Driven by a combination of low-cost natural gas and sustained higher prices for gasoline and diesel, the market for NGVs is gaining traction in many regions. While these vehicles have been in service in certain countries for many decades, interest in NGVs has spread recently along with the surge in supply of low-cost natural gas.
"NGVs experienced a brief surge in popularity in the 1970s and early 1980s as a result of the 1973 oil embargo and the price shocks that followed," said Dave Hurst, principal research analyst with Navigant Research. "Today, growth in the market is being fueled less by negative external events and more by positive industry developments, such as increased vehicle availability, a stronger focus on the largest users of fuel in new regions, and a greater openness to alternative fuel vehicles on the part of motorists and fleet operators."
The number of NGVs on the road worldwide will increase steadily over the remainder of the decade, reaching 34.9 million by 2020, up from 18.2 million in 2013, according to Navigant Research.

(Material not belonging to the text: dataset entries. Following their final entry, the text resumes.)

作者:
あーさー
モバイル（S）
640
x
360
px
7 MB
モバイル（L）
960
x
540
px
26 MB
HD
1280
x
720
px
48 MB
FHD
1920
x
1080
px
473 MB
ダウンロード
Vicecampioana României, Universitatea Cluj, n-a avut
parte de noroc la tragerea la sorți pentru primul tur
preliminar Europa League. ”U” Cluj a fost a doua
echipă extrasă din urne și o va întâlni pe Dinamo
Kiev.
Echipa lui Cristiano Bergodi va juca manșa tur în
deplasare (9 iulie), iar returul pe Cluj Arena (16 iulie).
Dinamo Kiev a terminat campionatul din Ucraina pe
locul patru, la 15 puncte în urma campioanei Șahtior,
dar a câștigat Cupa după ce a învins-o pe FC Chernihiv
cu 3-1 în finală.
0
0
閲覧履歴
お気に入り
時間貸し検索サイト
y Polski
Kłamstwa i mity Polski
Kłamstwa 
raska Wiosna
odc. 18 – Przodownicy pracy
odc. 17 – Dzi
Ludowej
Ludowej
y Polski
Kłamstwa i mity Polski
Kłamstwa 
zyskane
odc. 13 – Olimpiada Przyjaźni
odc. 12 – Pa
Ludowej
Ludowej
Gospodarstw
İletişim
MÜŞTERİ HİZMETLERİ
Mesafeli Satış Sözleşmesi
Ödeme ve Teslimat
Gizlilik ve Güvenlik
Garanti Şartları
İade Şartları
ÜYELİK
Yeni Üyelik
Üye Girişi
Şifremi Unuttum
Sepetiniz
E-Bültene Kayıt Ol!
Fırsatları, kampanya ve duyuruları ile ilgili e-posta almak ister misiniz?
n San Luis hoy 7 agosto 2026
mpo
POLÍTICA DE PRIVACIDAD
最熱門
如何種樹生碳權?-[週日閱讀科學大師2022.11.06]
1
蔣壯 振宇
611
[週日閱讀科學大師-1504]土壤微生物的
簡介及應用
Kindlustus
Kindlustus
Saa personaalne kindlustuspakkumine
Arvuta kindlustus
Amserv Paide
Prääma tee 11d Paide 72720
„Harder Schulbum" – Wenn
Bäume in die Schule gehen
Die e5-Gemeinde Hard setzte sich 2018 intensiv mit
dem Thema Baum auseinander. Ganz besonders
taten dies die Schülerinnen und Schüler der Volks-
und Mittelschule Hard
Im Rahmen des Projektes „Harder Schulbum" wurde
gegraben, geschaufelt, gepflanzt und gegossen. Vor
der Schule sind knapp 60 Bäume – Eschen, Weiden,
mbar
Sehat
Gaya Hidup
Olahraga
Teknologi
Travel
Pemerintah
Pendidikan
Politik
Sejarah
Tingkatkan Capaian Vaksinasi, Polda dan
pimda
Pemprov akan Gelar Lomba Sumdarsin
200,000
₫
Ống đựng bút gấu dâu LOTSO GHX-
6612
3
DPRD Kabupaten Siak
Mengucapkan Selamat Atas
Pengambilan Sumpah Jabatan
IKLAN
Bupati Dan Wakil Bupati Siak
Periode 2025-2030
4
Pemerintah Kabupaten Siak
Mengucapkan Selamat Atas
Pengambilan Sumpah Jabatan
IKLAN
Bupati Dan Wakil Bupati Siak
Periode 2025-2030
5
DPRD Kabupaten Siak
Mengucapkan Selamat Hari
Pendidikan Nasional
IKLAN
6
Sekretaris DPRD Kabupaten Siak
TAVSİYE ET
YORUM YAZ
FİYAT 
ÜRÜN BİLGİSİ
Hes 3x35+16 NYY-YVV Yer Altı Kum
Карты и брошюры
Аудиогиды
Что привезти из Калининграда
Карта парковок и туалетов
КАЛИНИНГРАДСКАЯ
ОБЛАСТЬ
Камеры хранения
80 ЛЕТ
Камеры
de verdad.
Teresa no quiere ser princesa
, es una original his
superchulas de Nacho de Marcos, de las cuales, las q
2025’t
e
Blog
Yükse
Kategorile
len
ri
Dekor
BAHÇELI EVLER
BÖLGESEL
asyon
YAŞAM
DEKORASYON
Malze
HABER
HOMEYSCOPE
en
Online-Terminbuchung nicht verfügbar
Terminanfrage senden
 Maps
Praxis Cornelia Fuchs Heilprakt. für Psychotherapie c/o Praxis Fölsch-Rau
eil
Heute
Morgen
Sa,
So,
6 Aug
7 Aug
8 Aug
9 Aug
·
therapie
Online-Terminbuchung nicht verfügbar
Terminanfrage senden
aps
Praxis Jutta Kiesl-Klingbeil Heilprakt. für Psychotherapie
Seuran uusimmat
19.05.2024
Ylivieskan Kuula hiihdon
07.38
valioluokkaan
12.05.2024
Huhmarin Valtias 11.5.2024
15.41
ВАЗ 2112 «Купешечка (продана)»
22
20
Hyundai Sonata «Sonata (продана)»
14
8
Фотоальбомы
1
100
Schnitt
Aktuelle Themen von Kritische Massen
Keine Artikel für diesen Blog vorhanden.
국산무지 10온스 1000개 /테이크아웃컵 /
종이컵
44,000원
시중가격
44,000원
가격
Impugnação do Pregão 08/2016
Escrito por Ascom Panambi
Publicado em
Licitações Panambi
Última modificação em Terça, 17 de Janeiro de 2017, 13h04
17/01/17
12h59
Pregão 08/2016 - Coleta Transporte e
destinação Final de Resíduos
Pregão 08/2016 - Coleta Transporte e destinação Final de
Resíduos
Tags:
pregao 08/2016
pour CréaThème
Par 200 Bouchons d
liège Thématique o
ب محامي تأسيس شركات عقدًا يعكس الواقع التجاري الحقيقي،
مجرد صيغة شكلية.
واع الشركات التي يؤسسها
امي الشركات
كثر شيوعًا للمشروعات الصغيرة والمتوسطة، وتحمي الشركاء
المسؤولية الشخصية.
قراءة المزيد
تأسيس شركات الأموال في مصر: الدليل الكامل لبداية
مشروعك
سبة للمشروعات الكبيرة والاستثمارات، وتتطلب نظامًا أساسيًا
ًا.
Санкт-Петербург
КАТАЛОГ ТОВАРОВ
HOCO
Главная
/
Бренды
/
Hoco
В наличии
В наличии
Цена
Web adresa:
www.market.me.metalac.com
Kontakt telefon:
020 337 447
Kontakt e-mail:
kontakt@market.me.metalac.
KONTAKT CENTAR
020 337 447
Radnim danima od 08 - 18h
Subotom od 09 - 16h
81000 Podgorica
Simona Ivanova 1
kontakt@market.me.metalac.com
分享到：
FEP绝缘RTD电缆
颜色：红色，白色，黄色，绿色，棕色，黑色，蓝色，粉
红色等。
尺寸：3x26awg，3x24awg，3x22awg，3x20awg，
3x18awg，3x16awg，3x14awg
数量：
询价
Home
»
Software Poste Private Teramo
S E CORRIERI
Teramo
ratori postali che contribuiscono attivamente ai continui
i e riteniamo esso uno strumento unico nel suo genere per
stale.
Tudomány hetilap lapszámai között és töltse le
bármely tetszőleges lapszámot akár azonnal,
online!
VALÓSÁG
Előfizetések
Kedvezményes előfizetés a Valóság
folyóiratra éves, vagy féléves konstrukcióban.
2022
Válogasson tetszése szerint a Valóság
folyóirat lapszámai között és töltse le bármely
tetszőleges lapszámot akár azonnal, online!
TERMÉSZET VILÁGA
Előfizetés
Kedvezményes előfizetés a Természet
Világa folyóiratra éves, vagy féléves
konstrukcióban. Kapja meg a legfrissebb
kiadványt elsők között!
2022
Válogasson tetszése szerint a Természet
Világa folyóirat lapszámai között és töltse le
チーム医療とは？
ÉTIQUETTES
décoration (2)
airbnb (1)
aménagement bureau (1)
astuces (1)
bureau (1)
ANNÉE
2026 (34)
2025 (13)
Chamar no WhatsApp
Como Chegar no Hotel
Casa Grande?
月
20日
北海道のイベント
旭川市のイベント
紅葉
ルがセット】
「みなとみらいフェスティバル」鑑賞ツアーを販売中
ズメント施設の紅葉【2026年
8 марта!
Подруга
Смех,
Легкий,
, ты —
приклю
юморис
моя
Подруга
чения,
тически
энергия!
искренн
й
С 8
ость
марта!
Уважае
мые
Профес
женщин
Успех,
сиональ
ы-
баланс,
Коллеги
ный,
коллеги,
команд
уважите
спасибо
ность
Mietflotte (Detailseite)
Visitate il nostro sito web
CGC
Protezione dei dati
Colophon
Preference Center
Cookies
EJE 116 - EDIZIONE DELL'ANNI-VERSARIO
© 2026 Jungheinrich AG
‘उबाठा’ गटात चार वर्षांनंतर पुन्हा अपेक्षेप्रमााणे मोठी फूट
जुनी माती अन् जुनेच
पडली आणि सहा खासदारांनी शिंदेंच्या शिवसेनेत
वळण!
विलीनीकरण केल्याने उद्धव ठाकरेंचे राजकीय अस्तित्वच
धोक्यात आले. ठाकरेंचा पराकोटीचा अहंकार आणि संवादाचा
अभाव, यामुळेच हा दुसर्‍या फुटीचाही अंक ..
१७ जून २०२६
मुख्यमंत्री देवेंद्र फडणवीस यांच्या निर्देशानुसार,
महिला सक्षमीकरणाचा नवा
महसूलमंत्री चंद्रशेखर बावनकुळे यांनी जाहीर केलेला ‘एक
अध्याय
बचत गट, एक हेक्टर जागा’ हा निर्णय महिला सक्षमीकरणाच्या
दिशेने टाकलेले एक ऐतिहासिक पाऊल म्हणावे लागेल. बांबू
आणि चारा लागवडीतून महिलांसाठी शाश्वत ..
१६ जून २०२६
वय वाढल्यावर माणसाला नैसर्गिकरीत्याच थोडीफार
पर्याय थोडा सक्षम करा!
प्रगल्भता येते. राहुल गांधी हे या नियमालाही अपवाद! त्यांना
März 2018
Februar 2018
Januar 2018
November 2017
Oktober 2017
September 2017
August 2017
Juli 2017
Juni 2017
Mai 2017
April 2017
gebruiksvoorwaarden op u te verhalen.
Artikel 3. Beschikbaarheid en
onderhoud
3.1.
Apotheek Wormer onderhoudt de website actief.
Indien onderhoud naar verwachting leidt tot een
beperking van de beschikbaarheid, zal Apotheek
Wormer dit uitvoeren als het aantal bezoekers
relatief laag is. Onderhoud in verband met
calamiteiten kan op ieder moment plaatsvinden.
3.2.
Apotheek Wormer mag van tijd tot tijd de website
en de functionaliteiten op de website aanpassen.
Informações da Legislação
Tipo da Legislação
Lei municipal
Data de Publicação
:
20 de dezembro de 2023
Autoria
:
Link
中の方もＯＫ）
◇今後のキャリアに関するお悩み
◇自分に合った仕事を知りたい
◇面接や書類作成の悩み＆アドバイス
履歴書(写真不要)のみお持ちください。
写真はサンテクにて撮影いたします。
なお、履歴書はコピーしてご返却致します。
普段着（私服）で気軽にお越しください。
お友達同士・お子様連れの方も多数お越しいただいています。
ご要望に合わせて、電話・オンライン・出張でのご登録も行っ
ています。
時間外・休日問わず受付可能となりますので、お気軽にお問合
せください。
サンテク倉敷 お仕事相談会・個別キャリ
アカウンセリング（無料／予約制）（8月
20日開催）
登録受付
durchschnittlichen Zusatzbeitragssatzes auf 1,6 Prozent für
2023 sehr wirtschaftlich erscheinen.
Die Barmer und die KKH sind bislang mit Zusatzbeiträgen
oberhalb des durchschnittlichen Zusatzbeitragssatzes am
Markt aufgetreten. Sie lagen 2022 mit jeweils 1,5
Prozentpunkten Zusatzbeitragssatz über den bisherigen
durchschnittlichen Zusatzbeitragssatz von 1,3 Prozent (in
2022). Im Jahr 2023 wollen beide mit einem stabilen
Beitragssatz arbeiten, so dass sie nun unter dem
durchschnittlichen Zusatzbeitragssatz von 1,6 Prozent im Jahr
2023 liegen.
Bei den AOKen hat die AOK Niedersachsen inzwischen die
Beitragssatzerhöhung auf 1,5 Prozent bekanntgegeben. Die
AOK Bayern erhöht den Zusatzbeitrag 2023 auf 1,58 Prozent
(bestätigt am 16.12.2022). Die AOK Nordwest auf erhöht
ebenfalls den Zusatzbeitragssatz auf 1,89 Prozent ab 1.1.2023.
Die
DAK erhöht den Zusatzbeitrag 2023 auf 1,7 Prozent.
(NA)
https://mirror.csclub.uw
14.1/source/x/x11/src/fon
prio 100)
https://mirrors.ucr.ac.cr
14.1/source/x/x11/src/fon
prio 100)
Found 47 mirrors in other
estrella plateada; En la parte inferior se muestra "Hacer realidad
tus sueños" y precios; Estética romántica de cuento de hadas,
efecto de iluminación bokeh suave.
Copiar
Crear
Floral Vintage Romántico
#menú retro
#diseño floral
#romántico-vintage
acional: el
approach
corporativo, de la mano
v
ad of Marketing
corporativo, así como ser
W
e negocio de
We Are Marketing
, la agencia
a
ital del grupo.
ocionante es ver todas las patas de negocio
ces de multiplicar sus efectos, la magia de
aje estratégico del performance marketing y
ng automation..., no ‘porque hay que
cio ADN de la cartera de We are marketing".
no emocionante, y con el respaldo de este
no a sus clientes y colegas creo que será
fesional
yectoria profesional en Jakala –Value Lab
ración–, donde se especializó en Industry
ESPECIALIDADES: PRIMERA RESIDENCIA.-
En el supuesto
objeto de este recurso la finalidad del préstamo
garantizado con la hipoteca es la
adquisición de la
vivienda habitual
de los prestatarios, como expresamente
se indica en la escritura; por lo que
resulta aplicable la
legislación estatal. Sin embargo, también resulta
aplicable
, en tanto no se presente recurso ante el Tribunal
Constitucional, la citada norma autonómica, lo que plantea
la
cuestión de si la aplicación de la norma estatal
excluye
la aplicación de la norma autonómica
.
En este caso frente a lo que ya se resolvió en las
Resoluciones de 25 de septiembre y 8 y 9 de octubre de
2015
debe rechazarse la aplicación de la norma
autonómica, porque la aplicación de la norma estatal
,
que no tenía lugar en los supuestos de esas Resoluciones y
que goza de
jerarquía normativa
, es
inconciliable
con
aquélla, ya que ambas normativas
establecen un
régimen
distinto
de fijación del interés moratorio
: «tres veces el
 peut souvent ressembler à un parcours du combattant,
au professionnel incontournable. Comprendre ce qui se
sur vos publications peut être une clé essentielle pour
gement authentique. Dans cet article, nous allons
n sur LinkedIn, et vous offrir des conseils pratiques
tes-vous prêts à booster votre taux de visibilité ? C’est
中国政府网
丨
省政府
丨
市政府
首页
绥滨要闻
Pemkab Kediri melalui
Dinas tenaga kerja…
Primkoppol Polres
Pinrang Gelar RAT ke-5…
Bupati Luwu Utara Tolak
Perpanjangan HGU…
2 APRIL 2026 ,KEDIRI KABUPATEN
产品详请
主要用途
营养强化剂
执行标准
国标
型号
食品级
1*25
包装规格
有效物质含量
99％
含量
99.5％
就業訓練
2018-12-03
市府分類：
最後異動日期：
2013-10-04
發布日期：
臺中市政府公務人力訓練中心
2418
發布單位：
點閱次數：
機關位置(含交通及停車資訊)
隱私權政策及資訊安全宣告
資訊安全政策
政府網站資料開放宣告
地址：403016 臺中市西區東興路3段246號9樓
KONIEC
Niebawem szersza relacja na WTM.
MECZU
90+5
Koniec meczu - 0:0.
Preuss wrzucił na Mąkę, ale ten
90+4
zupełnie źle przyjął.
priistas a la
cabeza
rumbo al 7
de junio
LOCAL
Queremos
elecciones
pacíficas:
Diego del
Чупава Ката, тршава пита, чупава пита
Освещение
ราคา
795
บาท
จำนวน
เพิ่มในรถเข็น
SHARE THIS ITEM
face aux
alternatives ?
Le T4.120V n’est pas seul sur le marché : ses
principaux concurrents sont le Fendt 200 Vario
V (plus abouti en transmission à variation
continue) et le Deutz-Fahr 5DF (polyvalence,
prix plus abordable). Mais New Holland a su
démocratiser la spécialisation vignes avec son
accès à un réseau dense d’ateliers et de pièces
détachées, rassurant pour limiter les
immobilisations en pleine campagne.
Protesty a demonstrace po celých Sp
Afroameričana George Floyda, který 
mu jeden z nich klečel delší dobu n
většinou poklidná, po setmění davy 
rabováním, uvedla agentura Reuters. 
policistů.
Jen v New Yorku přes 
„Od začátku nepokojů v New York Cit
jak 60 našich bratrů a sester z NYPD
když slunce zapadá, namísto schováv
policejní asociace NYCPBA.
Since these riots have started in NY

Natural gas, which exists as a gas at ambient air temperature, must be compressed (CNG) or liquefied (LNG) in order to increase the volume of fuel the vehicle can carry and to improve the vehicle's range. CNG is compressed to 3,600 pounds per square inch. LNG occupies about 30 percent less space than CNG, but the gas must be super-cooled to -259°F (-160°C) before it liquefies. While more LNG fuel fits into the same amount of space as CNG, LNG tanks are larger, heavier, and more costly, limiting LNG to medium- and heavy-duty trucks and buses, according to Navigant.